Work item> Restate every line below word for word, but drop each picture.

Page-level text extractions>
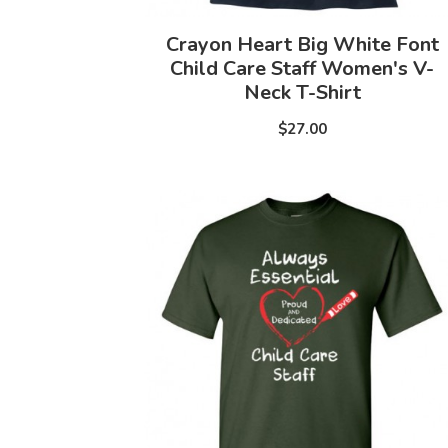
Crayon Heart Big White Font
Child Care Staff Women's V-
Neck T-Shirt
$27.00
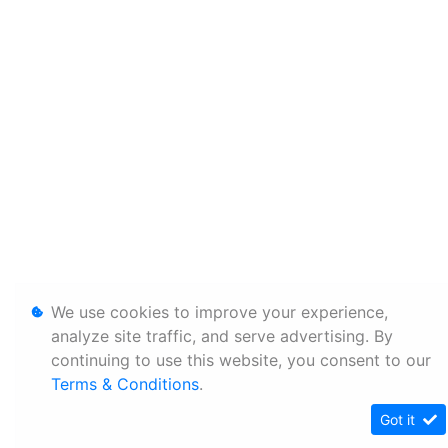
We use cookies to improve your experience,
analyze site traffic, and serve advertising. By
continuing to use this website, you consent to our
Terms & Conditions
.
Got it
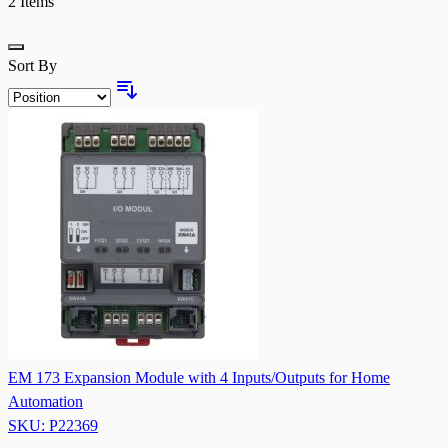
2
Items
Grid
Sort By
EM 173 Expansion Module with 4 Inputs/Outputs for Home
Automation
SKU: P22369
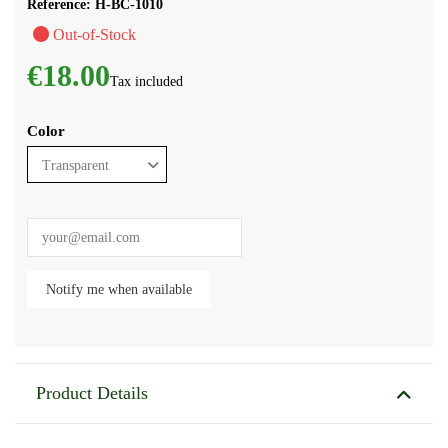
Reference:
H-BC-1010
Out-of-Stock
€18.00
Tax included
Color
Product Details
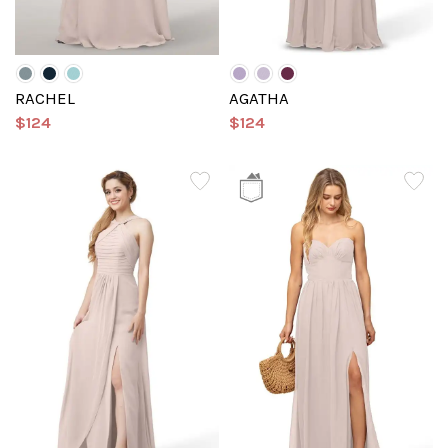
RACHEL
AGATHA
$124
$124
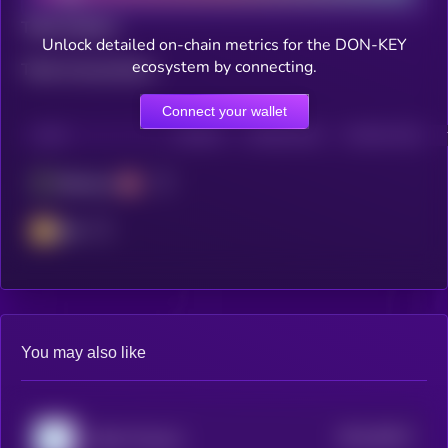
Total holders
Unlock detailed on-chain metrics for the DON-KEY
ecosystem by connecting.
Total transactions
Connect your wallet
CHAIN
HOLDERS
HOLDERS (24H)
TRANSACTIONS
Ethereum
BSC
You may also like
$0.0
30517
Glitch Protocol
3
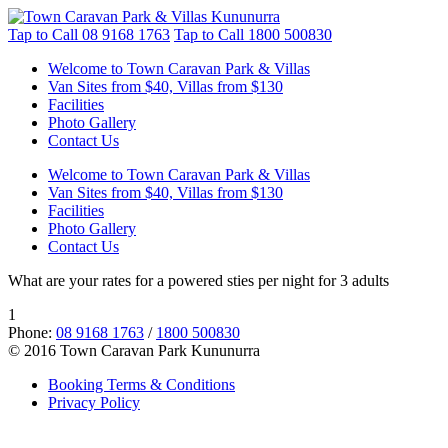
Tap to Call
08 9168 1763
Tap to Call
1800 500830
Welcome to Town Caravan Park & Villas
Van Sites from $40, Villas from $130
Facilities
Photo Gallery
Contact Us
Welcome to Town Caravan Park & Villas
Van Sites from $40, Villas from $130
Facilities
Photo Gallery
Contact Us
What are your rates for a powered sties per night for 3 adults
1
Phone:
08 9168 1763
/
1800 500830
© 2016 Town Caravan Park Kununurra
Booking Terms & Conditions
Privacy Policy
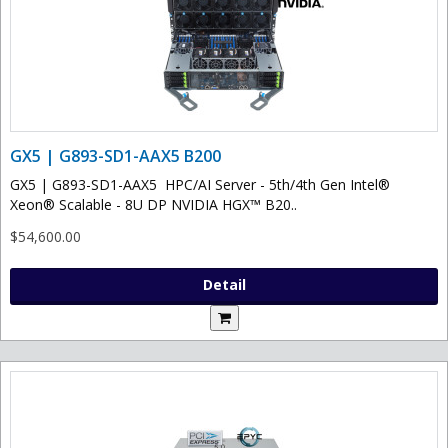
GX5 | G893-SD1-AAX5 B200
GX5 | G893-SD1-AAX5 HPC/AI Server - 5th/4th Gen Intel®
Xeon® Scalable - 8U DP NVIDIA HGX™ B20..
$54,600.00
Detail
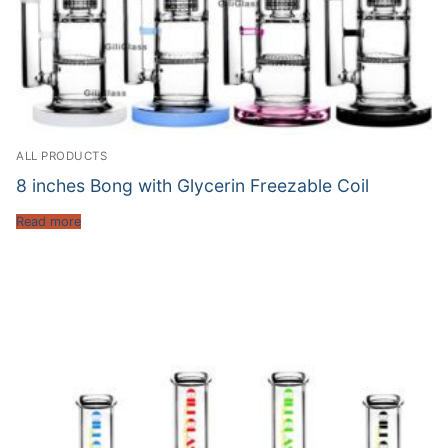
ALL PRODUCTS
8 inches Bong with Glycerin Freezable Coil
Read more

Task response>
Crayon Heart Big White Font
Child Care Staff Women's V-
Neck T-Shirt
$27.00
We use cookies to improve your experience,
analyze site traffic, and serve advertising. By
continuing to use this website, you consent to our
Terms & Conditions
.
Got it
2
Items
Grid
Sort By
EM 173 Expansion Module with 4 Inputs/Outputs for Home
Automation
SKU: P22369
Reference:
H-BC-1010
Out-of-Stock
€18.00
Tax included
Color
Product Details
RACHEL
AGATHA
$124
$124
Total holders
Unlock detailed on-chain metrics for the DON-KEY
ecosystem by connecting.
Total transactions
Connect your wallet
CHAIN
HOLDERS
HOLDERS (24H)
TRANSACTIONS
Ethereum
BSC
You may also like
$0.0
30517
Glitch Protocol
3
Tap to Call
08 9168 1763
Tap to Call
1800 500830
Welcome to Town Caravan Park & Villas
Van Sites from $40, Villas from $130
Facilities
Photo Gallery
Contact Us
Welcome to Town Caravan Park & Villas
Van Sites from $40, Villas from $130
Facilities
Photo Gallery
Contact Us
What are your rates for a powered sties per night for 3 adults
1
Phone:
08 9168 1763
/
1800 500830
© 2016 Town Caravan Park Kununurra
Booking Terms & Conditions
Privacy Policy
GX5 | G893-SD1-AAX5 B200
GX5 | G893-SD1-AAX5 HPC/AI Server - 5th/4th Gen Intel®
Xeon® Scalable - 8U DP NVIDIA HGX™ B20..
$54,600.00
Detail
ALL PRODUCTS
8 inches Bong with Glycerin Freezable Coil
Read more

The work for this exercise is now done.